The pandemic was a season of disappointment for many religious students. Like everyone, they spent the bulk of the quarantine physically separated from the people they love. Sharla spent her first month home upset with God. “Everyday I was in a really bad mood,” she said. “I kept asking God, ‘Why did this have to happen?’” Bradley, too, had to reckon with all the joyful things God took away. He questioned God’s goodness. But it’s often precisely those lines of inquiry that deepen a person’s faith. “The counterintuitive thing about most religious persuasions is that, if you stick with it and you try to work out the inconsistencies and difficulties in the face of trial, you come out on the other side with a stronger sense of why you believe what you believe,” Bradley said.
Isolation pushed some students to seek out their faith in new ways. After Syd’s summer internship was canceled, they got a grant to write and record an album of Jewish music. Syd’s mother used to say a Hebrew blessing for a child over them, but because Hebrew is a gendered language, she would always bless Syd with the female prayer. As part of this grant, Syd is currently writing a melody for a gender-neutral version of the same blessing. The album has been their way of making new sense of old prayers.
Even some aspects of the loneliness of quarantine have felt holy. “Just singing alone and repeating the same musical phrase again and again is a very spiritual thing,” Syd said. As crucial as the Buddhist community has been for Anna’s faith, isolation helped her develop new daily practices. She built a small shrine in her room and, for the first time, spent each morning reflecting on her Buddhist morals.
Perhaps St. John of the Cross was onto something when he said that sometimes things get spiritually worse before they get better. Most of the students I spoke to had their faith deepened by the crisis of the pandemic, just as Pew reported. Bradley is leaving his “mini-dark night of the soul” with a reminder that faith is about trusting God “in spite of” events, not just “because of” them. This summer clarified people’s priorities. “As a Muslim community, we said, ‘This is important enough to us that we’re going to find different ways to do it,’” Yousra said of adapting prayer gatherings to a digital format.
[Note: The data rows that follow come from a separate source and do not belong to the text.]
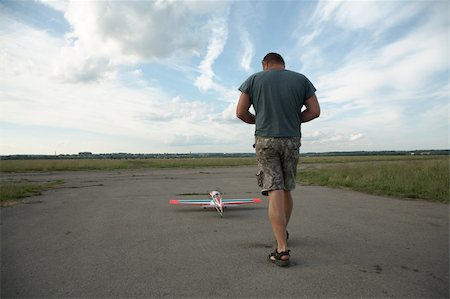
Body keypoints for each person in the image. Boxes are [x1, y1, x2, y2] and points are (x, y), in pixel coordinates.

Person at [236, 52, 320, 267]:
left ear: (265, 64)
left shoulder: (254, 79)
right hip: (292, 140)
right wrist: (293, 119)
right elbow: (314, 111)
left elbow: (240, 112)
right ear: (283, 64)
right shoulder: (301, 80)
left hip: (266, 140)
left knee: (274, 189)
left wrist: (260, 121)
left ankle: (281, 248)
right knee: (286, 188)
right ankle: (282, 232)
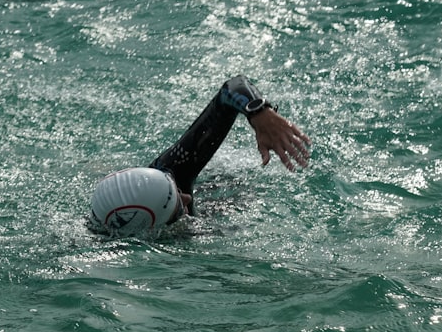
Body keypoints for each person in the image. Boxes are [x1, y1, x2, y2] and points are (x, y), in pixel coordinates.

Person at [89, 75, 311, 236]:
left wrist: (259, 112)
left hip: (220, 192)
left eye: (177, 190)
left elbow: (233, 87)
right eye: (177, 207)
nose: (187, 197)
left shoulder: (165, 175)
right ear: (152, 228)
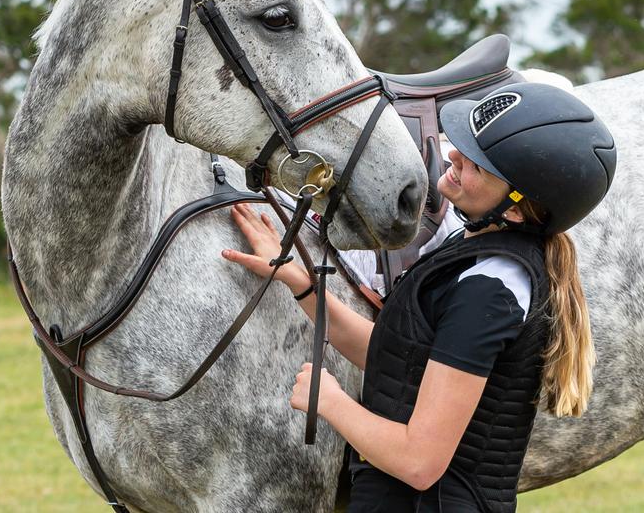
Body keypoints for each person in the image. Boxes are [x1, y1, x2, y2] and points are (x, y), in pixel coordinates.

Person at [222, 82, 616, 512]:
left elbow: (419, 462)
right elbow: (400, 358)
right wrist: (299, 282)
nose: (453, 156)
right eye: (463, 146)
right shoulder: (480, 261)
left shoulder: (489, 292)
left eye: (478, 166)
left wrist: (331, 402)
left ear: (516, 209)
Something Saint John’s poem doesn’t talk about, but nearly every student I talked to mentioned, is that believers need to walk through the darkness with other people. This pandemic reminded Syd that there is holiness in the connections between human beings. Sharla now thinks of the church less as a physical location and more as a “body of believers.” Religious conviction isn’t only sustained by quiet contemplation. Maybe as much as faith is about connecting to the divine, it’s also about relating to other people in the mundane. And maybe it’s only after being separated from our neighbors that we’ve learned how to love them.